Kozani
- Full name: Filathlo Somatio Kozani
- Nickname: Sourdoi (Deafs)
- Founded: 1964; 62 years ago
- Ground: Kozani Municipal Stadium
- Capacity: 2.855
- President: Nikos Delialis
- Manager: Georgios Ioannidis
- League: Kozani FCA First Division
- 2025–26: Gamma Ethniki (Group 2), 10th (relegated)
| Home colours | Away colours |

= Kozani F.C. =

Kozani Football Club (Φ.Σ. Κοζάνη) is a Greek football club from Kozani, Greece. The club was founded in April 1964 in Kozani, Greece following the merger between Makedonikos (founded in 1928) and Olympiakos Kozanis (founded in 1928) and since then it has won the Delta Ethniki a record 5 times. The club plays in Kozani FCA First Division, the fourth tier of Greek football.

==History==
The football section of Kozani is one of the sections in sports that hasn't achieved a lot in the Greek football league for the city of Kozani, resulting the team to be 5 times champions in the Fourth Division (1995, 1997, 2004, 2009, 2013) and win the promotion to the Third Division with some good performances in the past years. They also finished 3rd three more times in 1988, 1990 and 1998 where they lost promotion in the last games.

# Entries provided:
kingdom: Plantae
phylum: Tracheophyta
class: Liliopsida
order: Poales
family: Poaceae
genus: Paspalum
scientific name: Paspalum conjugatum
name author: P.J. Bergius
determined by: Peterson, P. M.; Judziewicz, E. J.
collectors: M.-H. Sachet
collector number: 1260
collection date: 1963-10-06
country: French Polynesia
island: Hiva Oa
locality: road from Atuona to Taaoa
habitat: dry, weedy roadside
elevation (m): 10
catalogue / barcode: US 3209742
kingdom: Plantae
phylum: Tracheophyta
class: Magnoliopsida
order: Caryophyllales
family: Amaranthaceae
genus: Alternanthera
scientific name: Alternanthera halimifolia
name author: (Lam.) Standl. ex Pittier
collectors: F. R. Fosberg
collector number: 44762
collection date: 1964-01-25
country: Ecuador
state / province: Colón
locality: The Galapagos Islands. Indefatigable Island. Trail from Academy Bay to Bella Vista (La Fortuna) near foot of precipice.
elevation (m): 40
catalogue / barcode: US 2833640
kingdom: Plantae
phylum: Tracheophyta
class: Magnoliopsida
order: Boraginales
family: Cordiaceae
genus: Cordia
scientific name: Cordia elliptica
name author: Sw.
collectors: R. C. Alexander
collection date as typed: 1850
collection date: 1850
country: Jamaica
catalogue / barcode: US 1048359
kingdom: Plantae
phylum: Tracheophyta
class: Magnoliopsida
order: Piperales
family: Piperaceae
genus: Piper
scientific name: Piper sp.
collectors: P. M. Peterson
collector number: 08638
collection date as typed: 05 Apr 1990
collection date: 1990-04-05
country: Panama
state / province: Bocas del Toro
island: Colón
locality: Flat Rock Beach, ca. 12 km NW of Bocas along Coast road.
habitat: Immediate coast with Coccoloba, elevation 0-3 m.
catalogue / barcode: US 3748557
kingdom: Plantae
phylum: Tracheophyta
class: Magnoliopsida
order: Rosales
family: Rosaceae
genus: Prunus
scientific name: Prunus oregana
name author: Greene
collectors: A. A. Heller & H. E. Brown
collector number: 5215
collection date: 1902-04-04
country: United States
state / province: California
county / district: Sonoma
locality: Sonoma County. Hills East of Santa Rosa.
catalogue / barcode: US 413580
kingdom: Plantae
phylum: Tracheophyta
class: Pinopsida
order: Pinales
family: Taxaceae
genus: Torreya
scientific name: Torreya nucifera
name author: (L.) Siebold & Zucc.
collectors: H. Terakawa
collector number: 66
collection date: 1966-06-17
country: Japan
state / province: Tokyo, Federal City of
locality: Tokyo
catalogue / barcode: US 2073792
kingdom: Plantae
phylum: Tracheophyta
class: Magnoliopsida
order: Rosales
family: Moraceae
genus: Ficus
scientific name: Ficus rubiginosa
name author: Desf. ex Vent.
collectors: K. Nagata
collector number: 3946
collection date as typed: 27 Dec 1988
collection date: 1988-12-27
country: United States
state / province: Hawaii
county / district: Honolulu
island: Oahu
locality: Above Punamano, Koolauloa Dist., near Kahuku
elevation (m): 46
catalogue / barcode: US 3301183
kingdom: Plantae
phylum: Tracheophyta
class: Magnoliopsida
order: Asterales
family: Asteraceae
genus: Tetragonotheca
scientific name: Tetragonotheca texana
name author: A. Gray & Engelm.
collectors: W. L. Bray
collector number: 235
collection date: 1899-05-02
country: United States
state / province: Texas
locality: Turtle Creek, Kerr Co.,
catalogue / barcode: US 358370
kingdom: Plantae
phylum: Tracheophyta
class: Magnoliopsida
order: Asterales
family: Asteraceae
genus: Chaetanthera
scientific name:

# Action item:
Could you copy the Kozani F.C. article in full, word for word? The listing has no connection to the Kozani F.C. article.

# Answer space:
Kozani
- Full name: Filathlo Somatio Kozani
- Nickname: Sourdoi (Deafs)
- Founded: 1964; 62 years ago
- Ground: Kozani Municipal Stadium
- Capacity: 2.855
- President: Nikos Delialis
- Manager: Georgios Ioannidis
- League: Kozani FCA First Division
- 2025–26: Gamma Ethniki (Group 2), 10th (relegated)
| Home colours | Away colours |

= Kozani F.C. =

Kozani Football Club (Φ.Σ. Κοζάνη) is a Greek football club from Kozani, Greece. The club was founded in April 1964 in Kozani, Greece following the merger between Makedonikos (founded in 1928) and Olympiakos Kozanis (founded in 1928) and since then it has won the Delta Ethniki a record 5 times. The club plays in Kozani FCA First Division, the fourth tier of Greek football.

==History==
The football section of Kozani is one of the sections in sports that hasn't achieved a lot in the Greek football league for the city of Kozani, resulting the team to be 5 times champions in the Fourth Division (1995, 1997, 2004, 2009, 2013) and win the promotion to the Third Division with some good performances in the past years. They also finished 3rd three more times in 1988, 1990 and 1998 where they lost promotion in the last games.